Welcome to my website.
I am a College Fellow in the Department of English at Harvard University, specializing in British literature and culture of the long eighteenth century. My research and teaching focus on connections of literature, law, and ethics as well as the history of the novel, gender studies, moral and political philosophy, and Anglo-American literary and cultural relations. I received my Ph.D. in English Literature from Yale (December 2007), my J.D. from the University of Pennsylvania Law School, and my M.A. in American Studies from Yale. Before coming to Harvard, I held a Postdoctoral Fellowship in the Introduction to the Humanities Program at Stanford.
I am currently completing a book project entitled Public Vows: Fictions of Marriage in the English Enlightenment, which examines the ways in which early novels both respond to and participate in debates about the contractual nature of the nuptial tie. Moving from late seventeenth- and early eighteenth-century controversies about consensual divorce to mid-century debates about clandestine unions to Romantic-era disputes about the value and limits of matrimony, the study argues that novelists affirm the idea of marriage as a formal, public tie even as they reconceive this tie as an affective agreement between two equal agents. My essay on nuptial law in Moll Flanders appeared in Eighteenth-Century Fiction; an earlier version of that essay received the Catharine Macaulay Prize from the American Society for Eighteenth-Century Studies. My article on clandestine marriage in Burney’s Cecilia is forthcoming in The Eighteenth Century: Theory and Interpretation. I have also written on George Eliot’s treatment of the practice of promising (ELH) and on The Portrait of a Lady’s response to nineteenth-century American divorce debates (The Henry James Review). I am now working on two new projects. The first examines intercultural encounters in the eighteenth-century transatlantic imagination; the second explores the role of British novels in Enlightenment controversies about the moral emotions.
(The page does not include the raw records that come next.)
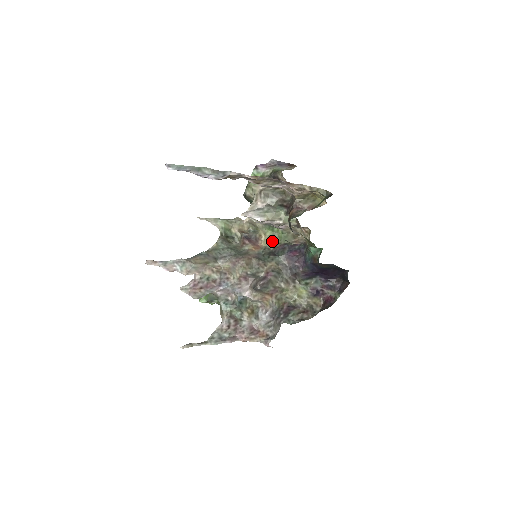
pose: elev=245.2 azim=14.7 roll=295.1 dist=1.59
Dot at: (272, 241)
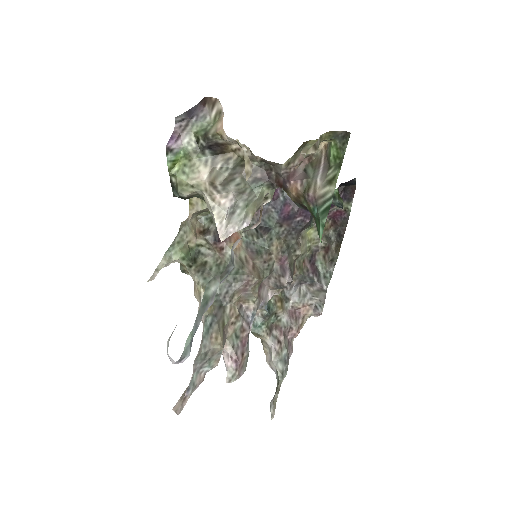
Dot at: occluded
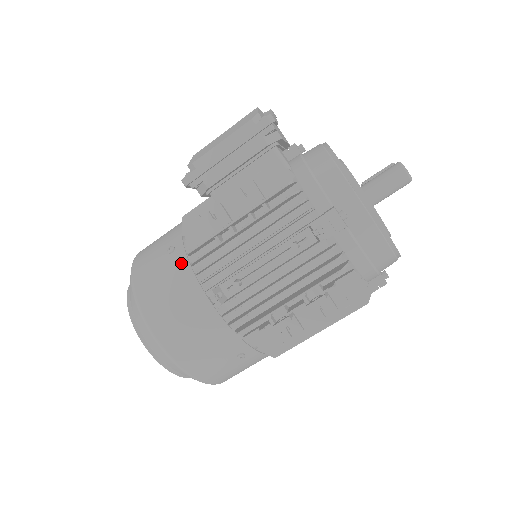
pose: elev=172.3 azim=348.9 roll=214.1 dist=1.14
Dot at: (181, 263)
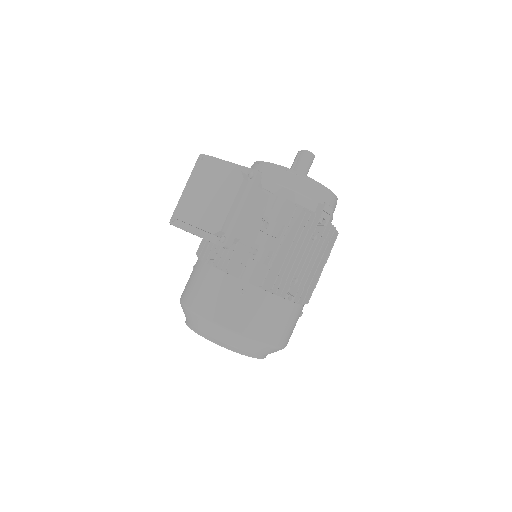
Dot at: (260, 295)
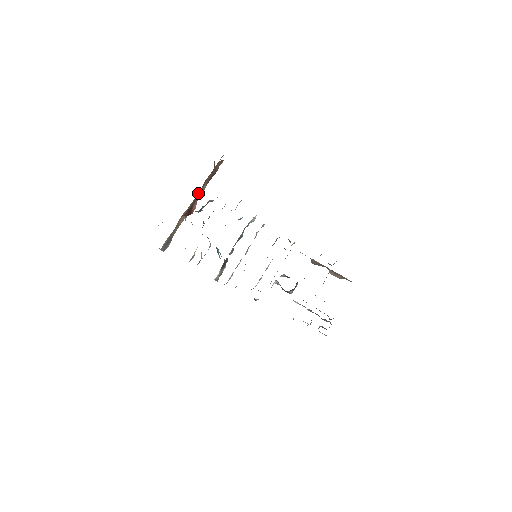
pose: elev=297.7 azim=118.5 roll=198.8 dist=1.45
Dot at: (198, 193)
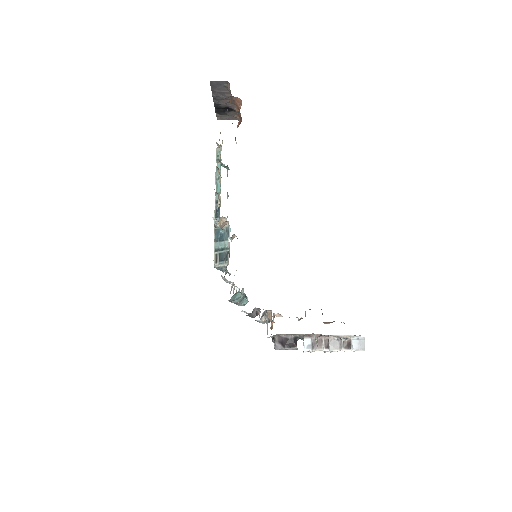
Dot at: occluded
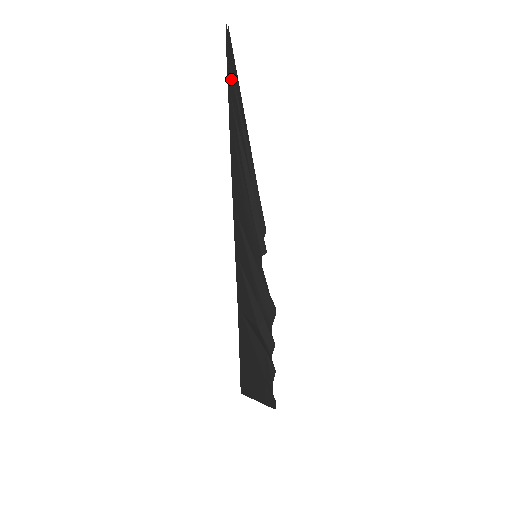
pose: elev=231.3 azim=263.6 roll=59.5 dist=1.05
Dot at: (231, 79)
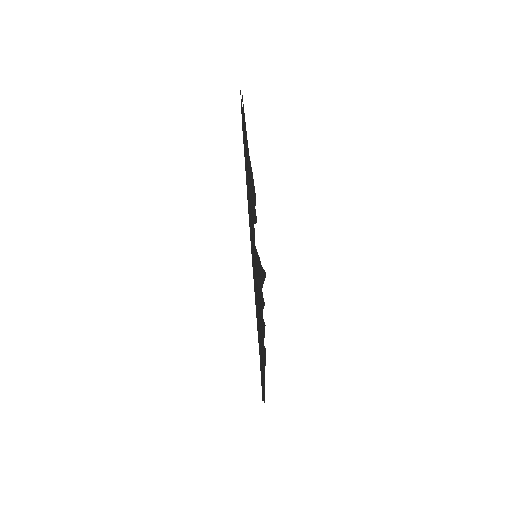
Dot at: (245, 143)
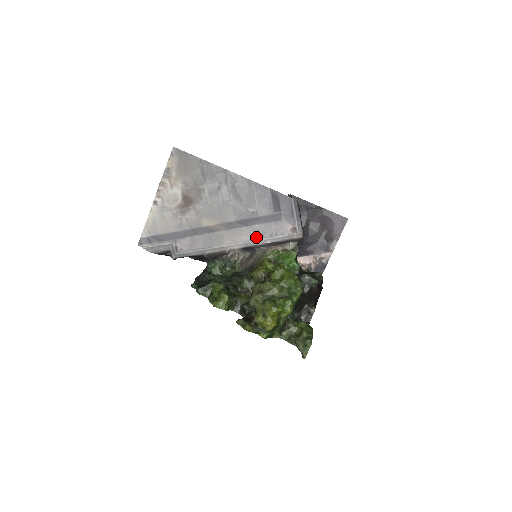
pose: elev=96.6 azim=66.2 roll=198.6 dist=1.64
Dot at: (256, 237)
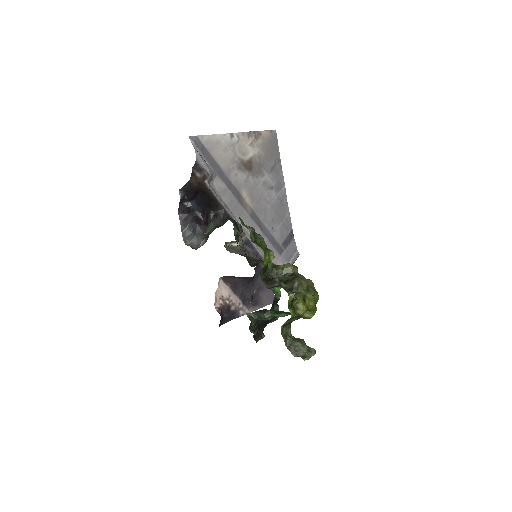
Dot at: occluded
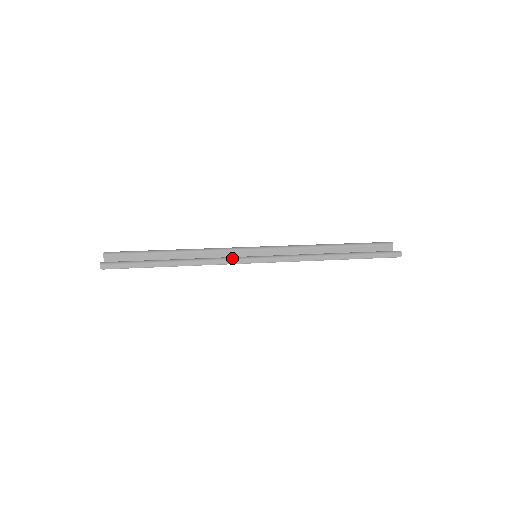
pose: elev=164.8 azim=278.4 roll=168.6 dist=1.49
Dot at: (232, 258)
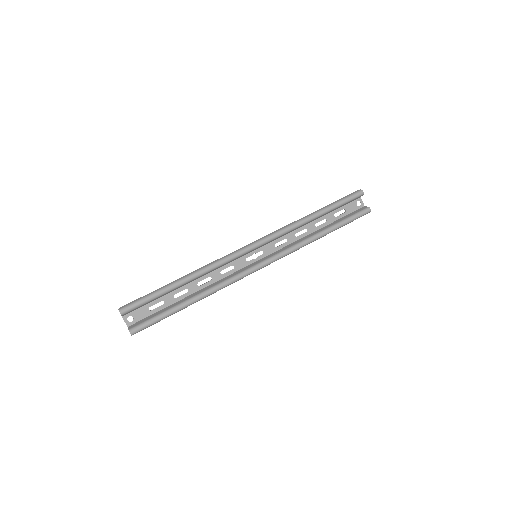
Dot at: (242, 277)
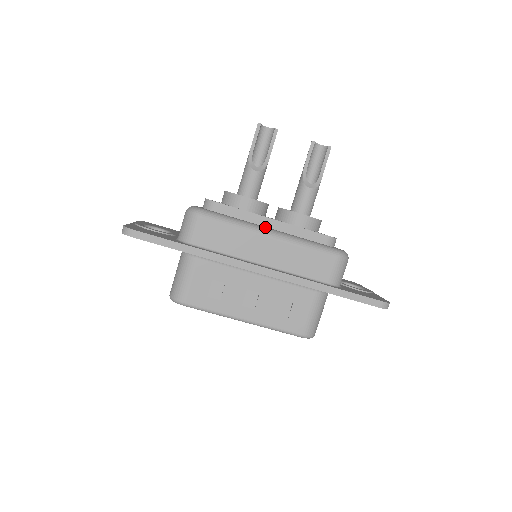
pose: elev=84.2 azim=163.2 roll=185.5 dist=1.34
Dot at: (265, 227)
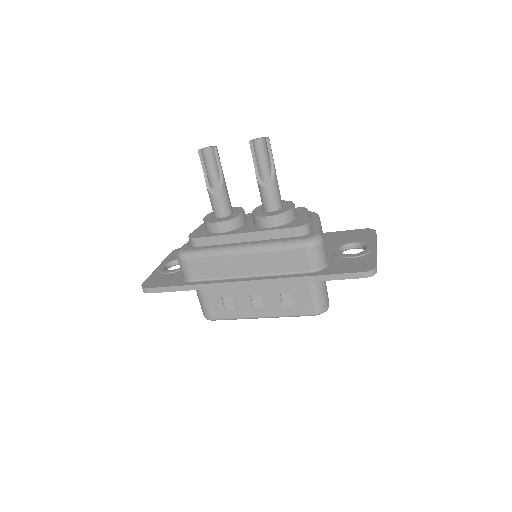
Dot at: (237, 245)
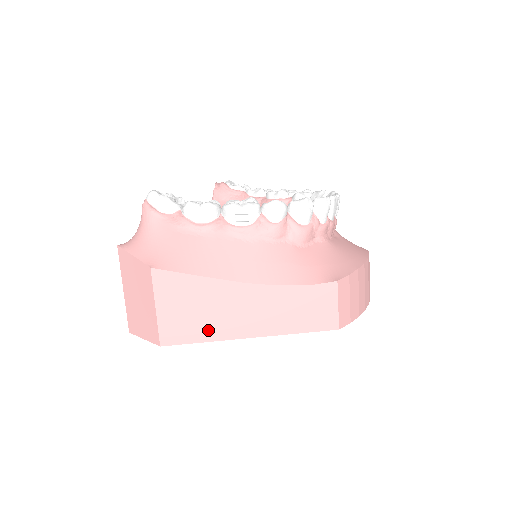
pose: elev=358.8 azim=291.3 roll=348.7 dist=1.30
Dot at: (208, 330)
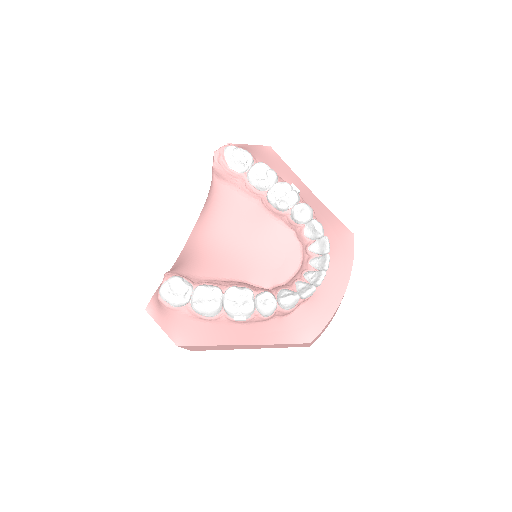
Dot at: (221, 349)
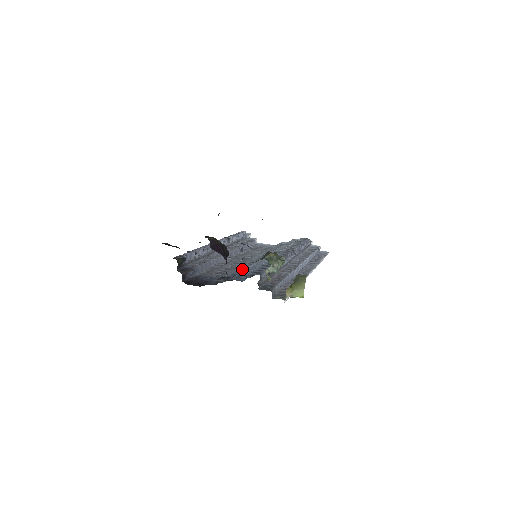
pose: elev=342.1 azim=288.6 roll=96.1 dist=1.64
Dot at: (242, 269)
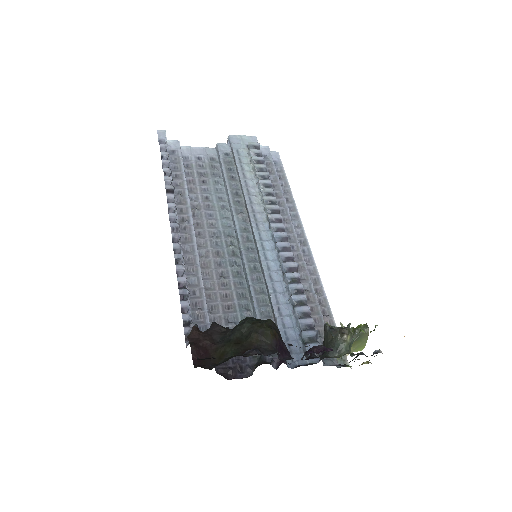
Dot at: (259, 299)
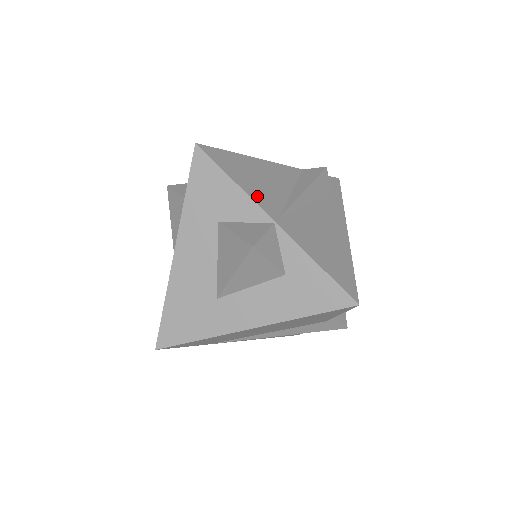
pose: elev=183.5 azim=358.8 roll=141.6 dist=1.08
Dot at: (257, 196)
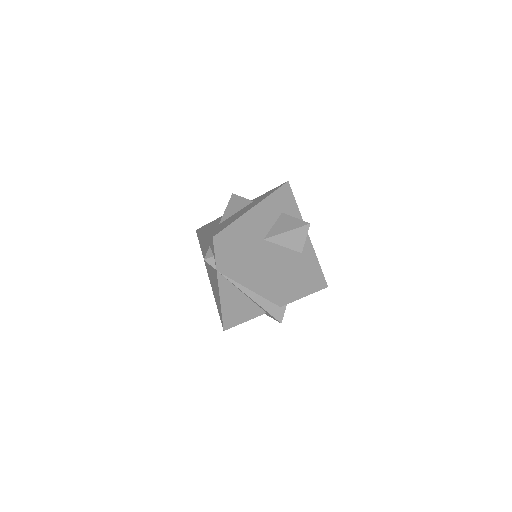
Dot at: occluded
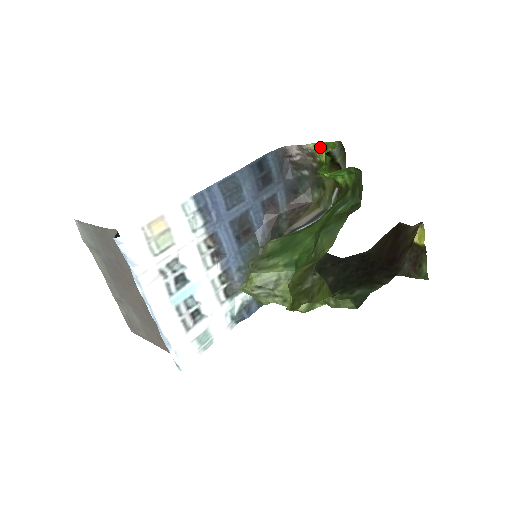
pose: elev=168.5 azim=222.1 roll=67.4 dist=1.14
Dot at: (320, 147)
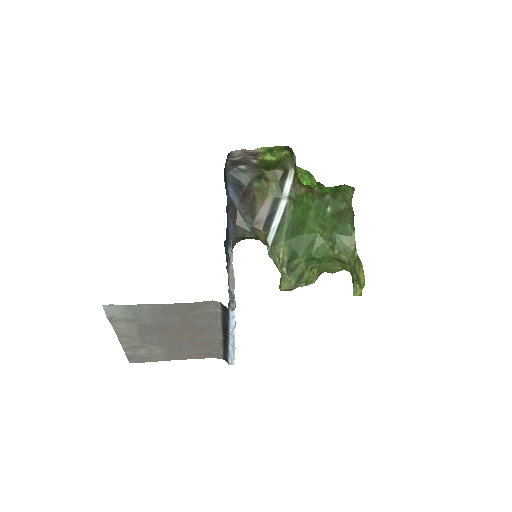
Dot at: (267, 150)
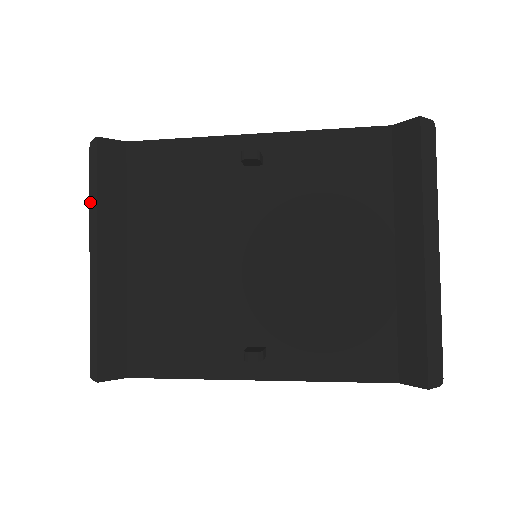
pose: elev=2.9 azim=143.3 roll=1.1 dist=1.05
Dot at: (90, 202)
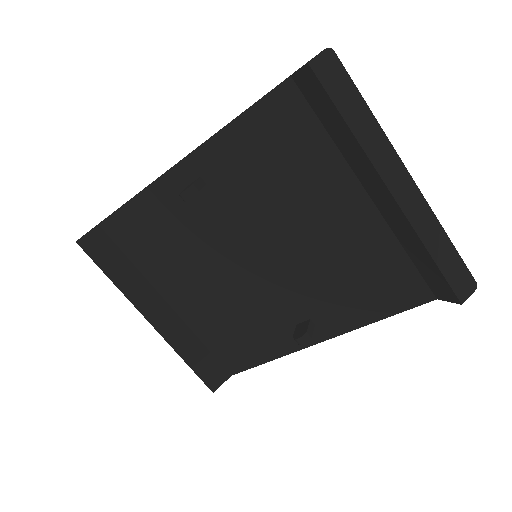
Dot at: occluded
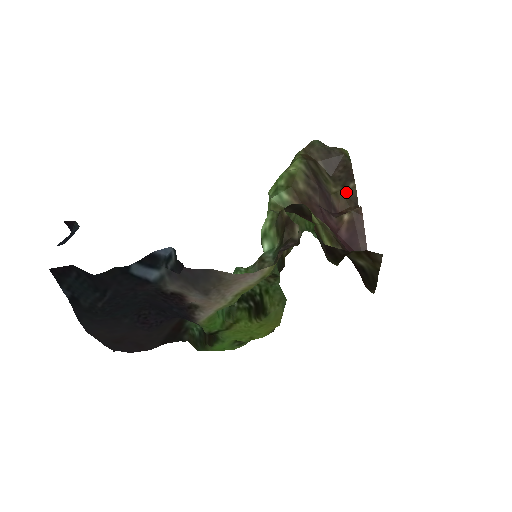
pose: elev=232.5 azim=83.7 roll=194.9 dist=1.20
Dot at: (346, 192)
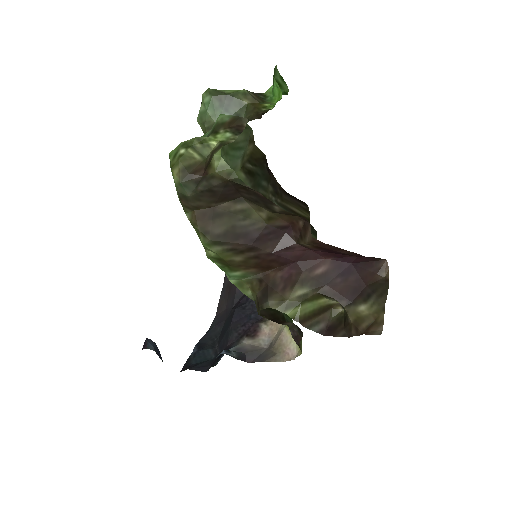
Dot at: (278, 213)
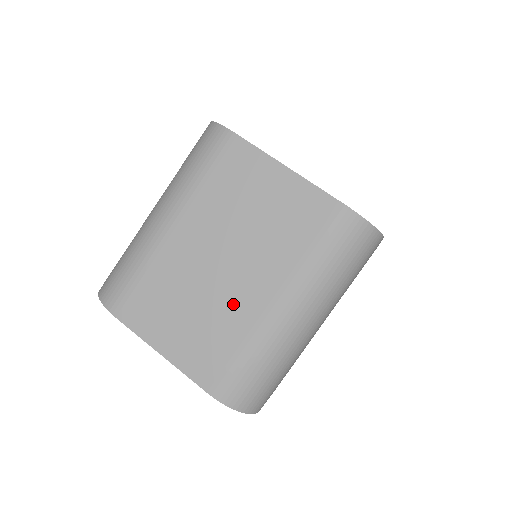
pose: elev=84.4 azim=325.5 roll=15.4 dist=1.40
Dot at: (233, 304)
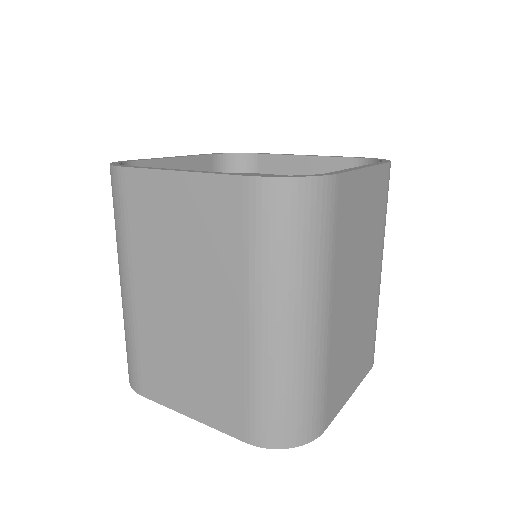
Dot at: (216, 343)
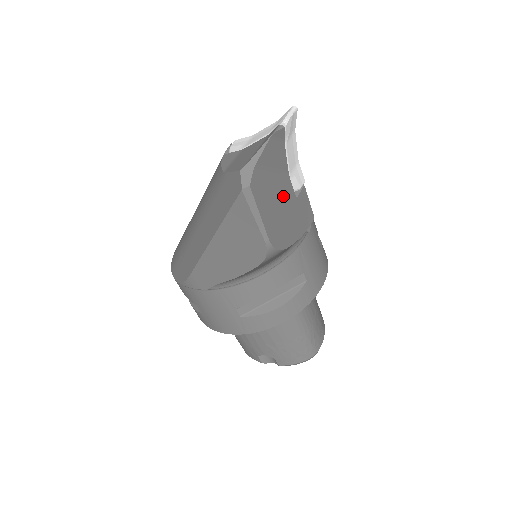
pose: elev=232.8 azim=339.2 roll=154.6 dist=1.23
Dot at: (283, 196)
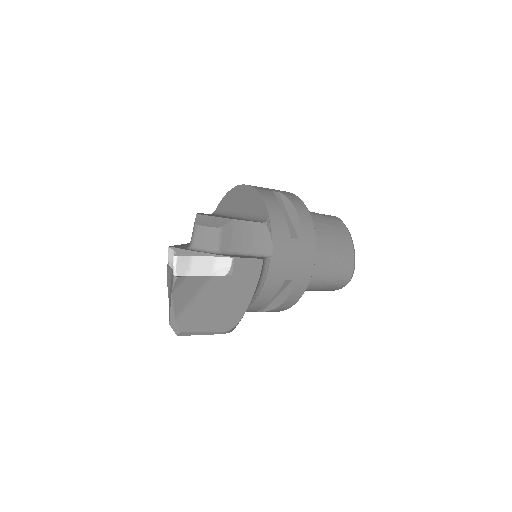
Dot at: (216, 294)
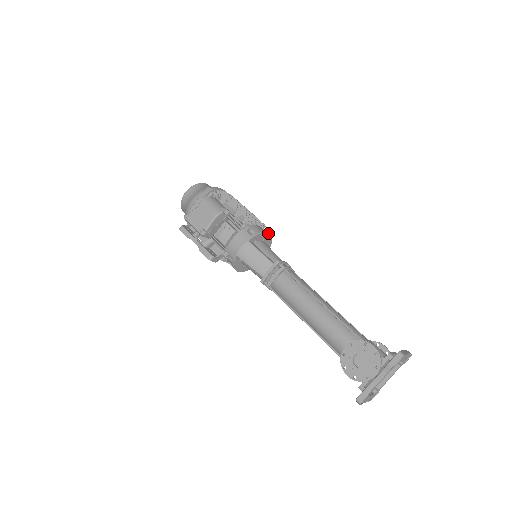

At Harvard, I offer a range of seminars and lecture courses. This year, I am teaching classes on the eighteenth-century novel, on gender and literature from the Restoration to Romanticism, and on the history of English crime fiction. At Stanford, I led first-year humanities seminars on topics such as “Freedom, Equality, Difference” and “A Life of Contemplation or Action? Debates in Western Literature and Philosophy.” I also maintain an active interest in pedagogy and have led workshops on teaching strategies for beginning and advanced instructors in the humanities and social sciences.